Tally the lines below that include "GUIDE" and give only the total.

Extracted page text data:
# # # # # # #
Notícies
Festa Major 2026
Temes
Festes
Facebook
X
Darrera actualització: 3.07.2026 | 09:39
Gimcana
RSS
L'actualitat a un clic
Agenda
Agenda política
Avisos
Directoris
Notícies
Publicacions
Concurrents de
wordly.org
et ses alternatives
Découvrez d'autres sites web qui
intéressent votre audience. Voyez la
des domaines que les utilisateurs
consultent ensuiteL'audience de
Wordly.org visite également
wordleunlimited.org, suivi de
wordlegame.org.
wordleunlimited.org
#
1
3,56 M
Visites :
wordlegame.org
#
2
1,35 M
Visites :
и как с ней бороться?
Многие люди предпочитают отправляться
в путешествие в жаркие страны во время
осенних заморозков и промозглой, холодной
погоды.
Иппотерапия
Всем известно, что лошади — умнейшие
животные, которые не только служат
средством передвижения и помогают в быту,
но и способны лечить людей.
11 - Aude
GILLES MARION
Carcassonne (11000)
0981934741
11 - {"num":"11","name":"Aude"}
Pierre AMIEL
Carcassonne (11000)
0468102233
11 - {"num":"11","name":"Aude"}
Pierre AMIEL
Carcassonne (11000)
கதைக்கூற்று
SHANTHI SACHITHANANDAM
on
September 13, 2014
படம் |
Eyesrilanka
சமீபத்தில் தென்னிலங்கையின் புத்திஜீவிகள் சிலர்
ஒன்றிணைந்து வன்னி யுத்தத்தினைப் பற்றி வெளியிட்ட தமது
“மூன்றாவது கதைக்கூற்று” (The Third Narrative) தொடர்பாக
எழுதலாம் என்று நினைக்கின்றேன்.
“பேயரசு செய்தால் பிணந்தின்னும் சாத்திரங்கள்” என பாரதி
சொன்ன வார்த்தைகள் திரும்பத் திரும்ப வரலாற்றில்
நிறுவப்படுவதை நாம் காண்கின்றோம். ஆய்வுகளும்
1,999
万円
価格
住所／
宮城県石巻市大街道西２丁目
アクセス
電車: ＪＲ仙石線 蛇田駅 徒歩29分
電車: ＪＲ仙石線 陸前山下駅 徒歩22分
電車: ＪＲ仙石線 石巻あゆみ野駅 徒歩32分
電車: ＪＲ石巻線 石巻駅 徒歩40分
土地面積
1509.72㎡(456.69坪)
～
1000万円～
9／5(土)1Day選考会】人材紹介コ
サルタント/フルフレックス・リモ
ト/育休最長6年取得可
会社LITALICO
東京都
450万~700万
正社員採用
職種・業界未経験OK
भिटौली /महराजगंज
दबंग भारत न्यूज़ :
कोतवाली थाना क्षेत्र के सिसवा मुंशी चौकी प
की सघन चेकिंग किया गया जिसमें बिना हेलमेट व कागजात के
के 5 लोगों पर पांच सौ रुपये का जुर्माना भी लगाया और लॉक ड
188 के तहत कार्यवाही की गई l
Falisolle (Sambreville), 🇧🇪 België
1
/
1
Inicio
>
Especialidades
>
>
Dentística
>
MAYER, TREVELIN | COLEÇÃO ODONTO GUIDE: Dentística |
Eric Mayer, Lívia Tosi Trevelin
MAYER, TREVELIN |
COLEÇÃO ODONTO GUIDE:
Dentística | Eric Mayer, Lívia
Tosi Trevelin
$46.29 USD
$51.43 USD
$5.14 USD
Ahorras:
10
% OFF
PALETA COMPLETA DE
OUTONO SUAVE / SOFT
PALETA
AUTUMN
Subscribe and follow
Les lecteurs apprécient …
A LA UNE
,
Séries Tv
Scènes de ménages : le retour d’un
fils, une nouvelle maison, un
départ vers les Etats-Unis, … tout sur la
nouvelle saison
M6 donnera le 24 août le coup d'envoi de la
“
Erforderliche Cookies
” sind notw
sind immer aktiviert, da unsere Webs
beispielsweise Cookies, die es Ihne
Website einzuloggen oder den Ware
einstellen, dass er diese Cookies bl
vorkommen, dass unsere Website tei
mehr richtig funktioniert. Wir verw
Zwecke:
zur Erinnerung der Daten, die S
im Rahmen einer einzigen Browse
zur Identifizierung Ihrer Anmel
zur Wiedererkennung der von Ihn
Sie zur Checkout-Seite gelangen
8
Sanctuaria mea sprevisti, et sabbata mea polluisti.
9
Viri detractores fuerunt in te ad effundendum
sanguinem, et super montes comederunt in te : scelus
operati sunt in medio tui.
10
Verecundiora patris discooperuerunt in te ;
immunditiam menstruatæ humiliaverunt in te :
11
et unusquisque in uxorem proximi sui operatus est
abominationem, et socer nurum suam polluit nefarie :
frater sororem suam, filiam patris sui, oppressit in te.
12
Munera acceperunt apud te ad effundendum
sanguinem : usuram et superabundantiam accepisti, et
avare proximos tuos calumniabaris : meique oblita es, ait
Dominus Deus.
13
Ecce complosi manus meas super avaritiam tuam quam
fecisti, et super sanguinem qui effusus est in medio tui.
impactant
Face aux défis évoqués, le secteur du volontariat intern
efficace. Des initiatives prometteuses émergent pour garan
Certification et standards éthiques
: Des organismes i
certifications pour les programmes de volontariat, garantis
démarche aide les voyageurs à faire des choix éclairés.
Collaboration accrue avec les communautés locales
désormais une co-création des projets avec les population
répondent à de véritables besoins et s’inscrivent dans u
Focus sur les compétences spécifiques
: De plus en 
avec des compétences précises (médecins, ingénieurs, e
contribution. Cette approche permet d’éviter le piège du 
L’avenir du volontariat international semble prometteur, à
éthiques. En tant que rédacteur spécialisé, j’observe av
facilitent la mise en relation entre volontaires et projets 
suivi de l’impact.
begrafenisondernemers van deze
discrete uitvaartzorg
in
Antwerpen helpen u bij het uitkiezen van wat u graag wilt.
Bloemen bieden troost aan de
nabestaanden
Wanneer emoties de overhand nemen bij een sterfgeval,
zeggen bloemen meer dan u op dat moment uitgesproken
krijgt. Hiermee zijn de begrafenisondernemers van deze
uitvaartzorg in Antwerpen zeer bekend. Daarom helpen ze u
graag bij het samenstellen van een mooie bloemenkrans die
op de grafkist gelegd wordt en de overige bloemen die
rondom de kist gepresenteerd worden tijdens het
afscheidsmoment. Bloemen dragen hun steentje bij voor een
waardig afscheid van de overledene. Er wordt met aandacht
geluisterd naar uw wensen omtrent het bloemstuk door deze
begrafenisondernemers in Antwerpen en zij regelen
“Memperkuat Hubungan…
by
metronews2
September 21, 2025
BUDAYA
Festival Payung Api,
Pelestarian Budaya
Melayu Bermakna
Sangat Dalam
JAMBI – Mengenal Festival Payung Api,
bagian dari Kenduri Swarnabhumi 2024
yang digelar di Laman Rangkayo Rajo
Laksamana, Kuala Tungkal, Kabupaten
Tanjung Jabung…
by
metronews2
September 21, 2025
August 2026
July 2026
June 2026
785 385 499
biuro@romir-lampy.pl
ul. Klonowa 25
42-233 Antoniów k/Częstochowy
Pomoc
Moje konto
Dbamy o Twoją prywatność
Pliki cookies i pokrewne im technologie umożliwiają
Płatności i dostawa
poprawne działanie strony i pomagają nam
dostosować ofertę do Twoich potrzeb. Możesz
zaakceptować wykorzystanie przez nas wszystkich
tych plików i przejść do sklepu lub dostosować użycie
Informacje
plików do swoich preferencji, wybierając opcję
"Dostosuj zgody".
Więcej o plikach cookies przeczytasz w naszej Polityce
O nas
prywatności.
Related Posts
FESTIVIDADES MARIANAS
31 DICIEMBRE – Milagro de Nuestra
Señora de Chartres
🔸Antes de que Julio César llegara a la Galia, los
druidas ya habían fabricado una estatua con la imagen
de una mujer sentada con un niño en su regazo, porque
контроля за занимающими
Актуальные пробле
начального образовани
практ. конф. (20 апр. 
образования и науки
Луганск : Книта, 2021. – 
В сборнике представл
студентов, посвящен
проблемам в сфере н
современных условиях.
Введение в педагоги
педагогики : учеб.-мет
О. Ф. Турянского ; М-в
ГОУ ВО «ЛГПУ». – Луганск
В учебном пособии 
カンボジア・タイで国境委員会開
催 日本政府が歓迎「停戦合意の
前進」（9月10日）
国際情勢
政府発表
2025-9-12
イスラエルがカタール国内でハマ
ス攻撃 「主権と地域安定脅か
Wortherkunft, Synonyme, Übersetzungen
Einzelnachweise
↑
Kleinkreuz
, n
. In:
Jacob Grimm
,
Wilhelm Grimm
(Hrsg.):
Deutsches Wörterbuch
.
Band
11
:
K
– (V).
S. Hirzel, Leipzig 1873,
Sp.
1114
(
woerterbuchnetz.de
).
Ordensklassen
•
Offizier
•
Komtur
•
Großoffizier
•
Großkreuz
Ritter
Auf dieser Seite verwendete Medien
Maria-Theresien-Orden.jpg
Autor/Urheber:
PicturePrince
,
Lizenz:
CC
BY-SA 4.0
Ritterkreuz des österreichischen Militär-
# # # # # # #
ANSWER TO THE PROBLEM
2